In the past, enterprise storage and data management were driven by the aspiration to be “one-size-fits-all.” These systems were designed to cater to a wide range of workloads and access patterns, in addition to providing interoperability across platforms by complying to standards such as POSIX. Then came Web 2.0, an era of specialized solutions built by Web 2.0 companies designed specifically to solve a problem that otherwise did not have known solutions (especially at scale). The Google Filesystem work is my personal favorite example of a distributed filesystem that was custom designed for specific read-dominated workloads with at-least-once update semantics (instead of exactly-once semantics or byte-ordered replica fidelity).
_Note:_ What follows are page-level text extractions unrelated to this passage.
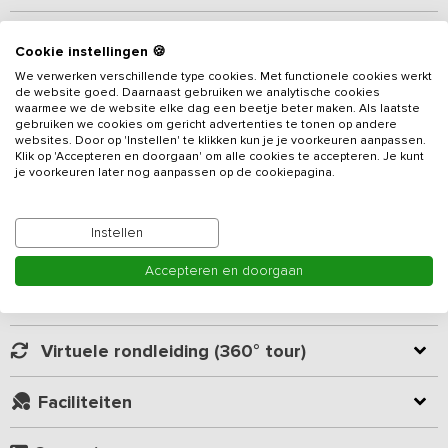
Beschrijving
Cookie instellingen 🍪
We verwerken verschillende type cookies. Met functionele cookies werkt
Dit
vakantieadres
, gelegen in het buitengebied van Berkelland,
de website goed. Daarnaast gebruiken we analytische cookies
midden in de Achterhoek is voorzien van 6 slaapkamers en 2
waarmee we de website elke dag een beetje beter maken. Als laatste
gebruiken we cookies om gericht advertenties te tonen op andere
badkamers. De ligging, vlak naast een actieve boerderij met
websites. Door op 'Instellen' te klikken kun je je voorkeuren aanpassen.
koeien en kalveren, maakt een verblijf in deze accommodatie tot
Klik op 'Accepteren en doorgaan' om alle cookies te accepteren. Je kunt
een typisch Hollandse vakantie.
je voorkeuren later nog aanpassen op de cookiepagina.
Lees meer
De in het woonhuis gelegen gezellige woonkamer met historische
Instellen
kenmerken is knus, maar ook voorzien van alle hedendaagse
Kamer indeling
gemakken. De authentieke leefkeuken met grote eettafel biedt
Accepteren en doorgaan
plek aan het hele gezelschap voor een diner óf een gezellige
spelletjesavond. Een vaatwasser, inductiefornuis en
Geverifieerde beoordelingen
combimagnetron ontbreken niet en het uitzicht over de
omliggende weilanden is fantastisch.
Virtuele rondleiding (360° tour)
Op de begane grond bevindt zich één van de zes slaapkamers.
Faciliteiten
Deze slaapkamer is voorzien van twee 1-persoons bedden.
Aangrenzend bevindt zich een badkamer met douche, toilet en
wastafel. Op de eerste verdieping zijn vier slaapkamers te vinden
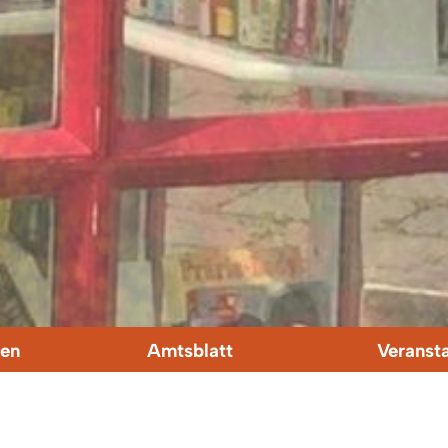
en
Amtsblatt
Veranst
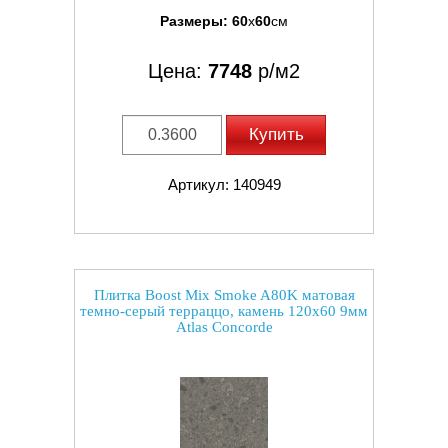
Размеры:
60
x
60
см
Цена:
7748
р/м2
Купить
Артикул: 140949
Плитка Boost Mix Smoke A80K матовая
темно-серый терраццо, камень 120x60 9мм
Atlas Concorde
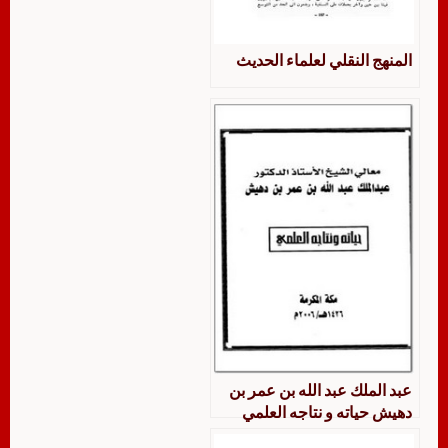
المنهج النقلي لعلماء الحديث
عبد الملك عبد الله بن عمر بن
دهيش حياته و نتاجه العلمي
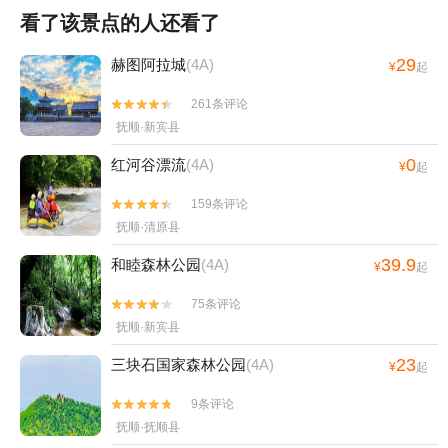
看了该景点的人还看了
29
赫图阿拉城
(4A)
¥
起
261条评论


抚顺·新宾县
0
红河谷漂流
(4A)
¥
起
159条评论


抚顺·清原县
39.9
和睦森林公园
(4A)
¥
起
75条评论


抚顺·新宾县
23
三块石国家森林公园
(4A)
¥
起
9条评论


抚顺·抚顺县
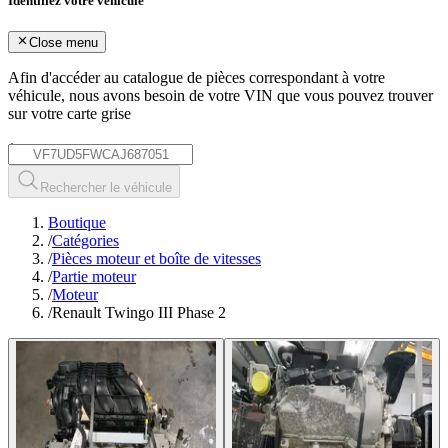
Identifiez votre véhicule
Close menu
Afin d'accéder au catalogue de pièces correspondant à votre
véhicule, nous avons besoin de votre
VIN
que vous pouvez trouver
sur votre carte grise
*
Rechercher le véhicule
Boutique
/
Catégories
/
Pièces moteur et boîte de vitesses
/
Partie moteur
/
Moteur
/
Renault Twingo III Phase 2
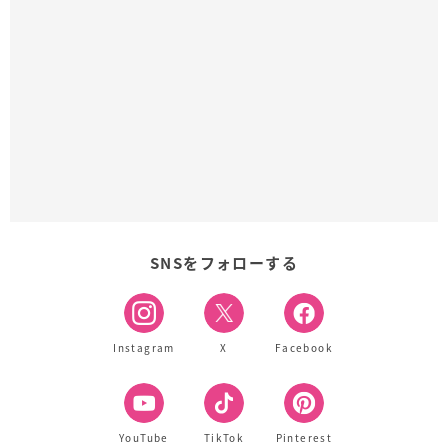
SNSをフォローする
Instagram
X
Facebook
YouTube
TikTok
Pinterest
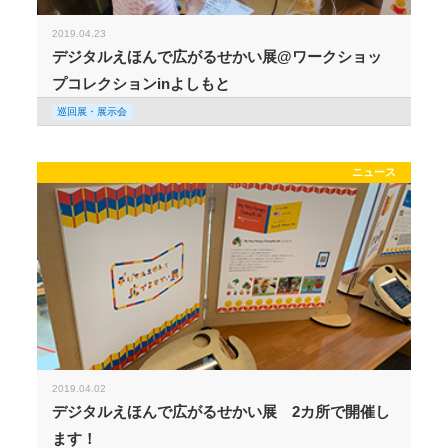
2019.04.23
デジタルえほんで広がるせかい展@ワークショッ
プコレクションinよしもと
巡回展・展示会
ニュース
2019.04.02
デジタルえほんで広がるせかい展 2カ所で開催し
ます！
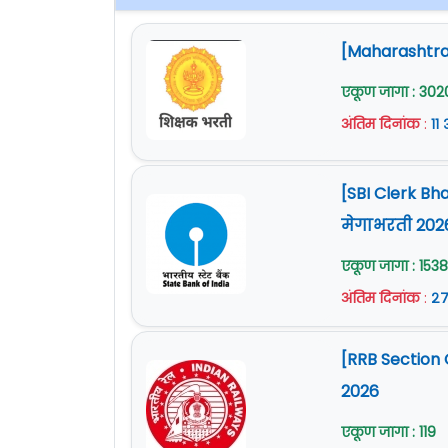
[Maharashtra 
एकूण जागा : 302
अंतिम दिनांक
:
११
[SBI Clerk Bh
मेगाभरती 202
एकूण जागा : 1538
अंतिम दिनांक
:
२७
[RRB Section 
2026
एकूण जागा : 119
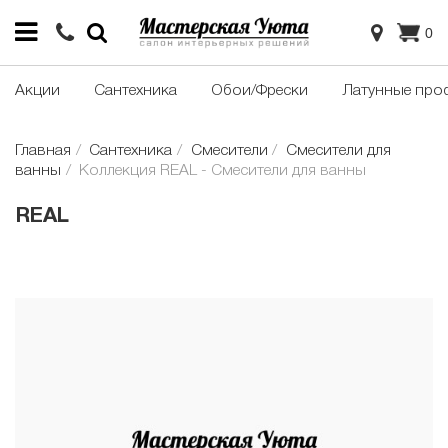
0
Акции
Сантехника
Обои/Фрески
Латунные про
Главная
Сантехника
Смесители
Смесители для
ванны
Коллекция REAL - Смесители для ванны
REAL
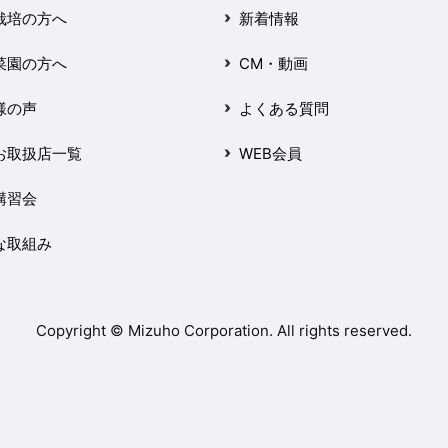
栽培の方へ
新着情報
菜園の方へ
CM・動画
様の声
よくある質問
お取扱店一覧
WEB会員
講習会
な取組み
Copyright © Mizuho Corporation. All rights reserved.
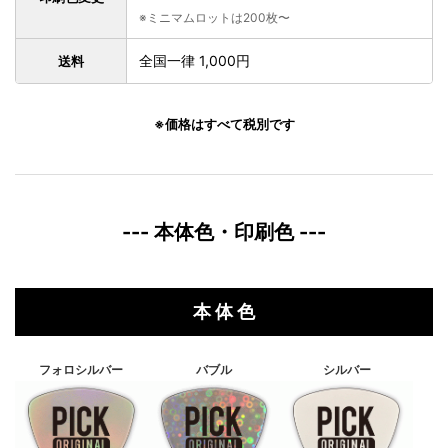
※ミニマムロットは200枚〜
全国一律 1,000円
送料
※価格はすべて税別です
--- 本体色・印刷色 ---
本 体 色
フォロシルバー
バブル
シルバー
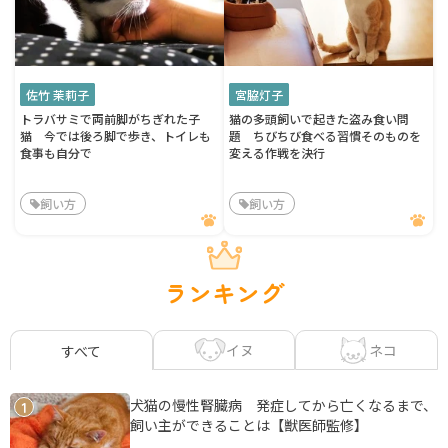
佐竹 茉莉子
宮脇灯子
トラバサミで両前脚がちぎれた子
猫の多頭飼いで起きた盗み食い問
猫 今では後ろ脚で歩き、トイレも
題 ちびちび食べる習慣そのものを
食事も自分で
変える作戦を決行
飼い方
飼い方
ランキング
イヌ
ネコ
すべて
犬猫の慢性腎臓病 発症してから亡くなるまで、
1
飼い主ができることは【獣医師監修】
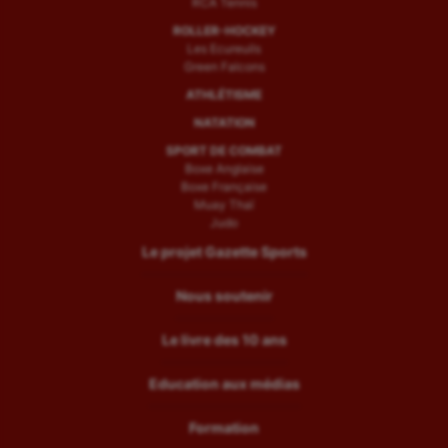
RCA Tennis
ROLLER-HOCKEY
Les Ecureuils
Green Falcons
ATHLÉTISME
NATATION
SPORT DE COMBAT
Boxe Anglaise
Boxe Française
Muay Thaï
Judo
Le projet Gazette Sports
Nous soutenir
Le livre des 10 ans
Education aux médias
Formation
In recent years these Web 2.0 technologies have become hardened open-source initiatives with increasing mainstream adoption, driven in part by the potential of business differentiation using Big Data analytics. Also, somewhere along the way, we dropped the need for interoperability, i.e., POSIX, and essentially opened the floodgate of design permutations that no longer had to adhere to deliver a common set of guarantees to the application developer. While specialized “one-size-fits-one” works well for Web 2.0 companies with an army of engineers at their disposal, is it really going to be the case that a typical SMB customer will be dealing with five to eight different data management solutions (deployed on-premise or in the cloud) for their production workloads? The short answer is that it eventually boils down to the tradeoff between ease of unified manageability (“one-size-fits-many”) versus squeezing the best QoS provided by specialized (“one-size-fits-one”) solutions. The rest of the post is the long answer.
Lets start with the analogy of buying a car— they vary in mileage, horsepower, seating capacity, transmission, safety features, etc. In a similar way, enterprise data solutions are designed to provide different guarantees and tradeoffs. Lets make the discussion concrete by focusing on one such guarantee— data consistency, which I define as consisting of five different dimensions:
- Update Ordering: Defines the granularity at which the storage system will serialize the read and write operations. POSIX actually does not define ordering semantics. There are interesting taxonomy proposals for ordering IO operations on a per-object, per-replica, or the entire namespace.
- Read-Write Coherence: Defines the behavior when concurrent read and write operations are issued for the same record. Leslie Lamport defined a classic taxonomy for wait-free coherence models with three semantic models, namely: Safe, Regular, and Atomic registers.
- Write-Write Serialization: Defines how concurrent write-write operations are handled. POSIX today defines strict mutual exclusion semantics. Relaxed alternatives are Last Writer Wins semantics, Versioned updates, etc.
- Replica Consistency: Defines whether the replicas are updated at the time of acknowledging the write— typically divided into strong, eventual, and weak consistency.
- Transactions Guarantee: This typically is in the context of multi-object operations. Defines whether the storage system supports ACID-like semantics across multiple storage objects. The key aspects are the atomicity of the updates and the isolation guarantee (linearizable, serializable, read repeatable, read committed, read uncommitted). The transactions can be further specialized into read-only transactions, etc.
Back to the car buying analogy— if you need a sports car that goes really fast, you will probably be willing to compromise mileage, cost, seating capacity, etc. It essentially comes down to the tradeoffs that are most appropriate for your use-case. To illustrate, I have pictorially represented typical consistency tradeoffs for three use-cases: Publish-Subscribe (similar to Kafka), Batch Oriented (similar to Hadoop), and Relational SQL database. The inherent assumption in the one-size-fits-one world is that the stronger guarantee will come at the expense of one of the observable parameters namely IOPS, latency, RPO, RTO, $/IOPS, $/GB, IOPS/GB, etc. For instance, if the application can tolerate stale reads for RW Coherence, then a system that ensures atomic freshness will do so at the expense of either higher latency (by checking for the latest updates during the read operation), or employ a continuous polling in the background (generating network chattiness and higher resource usage per IOs served i.e, $/IOPS).
To sum it up, one-size-fits-one was a conscious effort as a part of Web 2.0, and the phenomenon is now at the cusp of mainstream adoption. For a typical enterprise customer, getting multiple systems up-and-running and managing their lifecycle and compliance is highly nontrivial— to say the least. Addressing this pain-point by turning to the cloud is a short-term lucrative option that typically comes with API lock-in (with some exceptions such as Google Big Table using HBase API). In main-stream adoption, the intuition is that unified manageability will trump the need to squeeze the last drop of QoS. The open question is how much of the trade-off is feasible both with regards to technical design as well as customer adoption?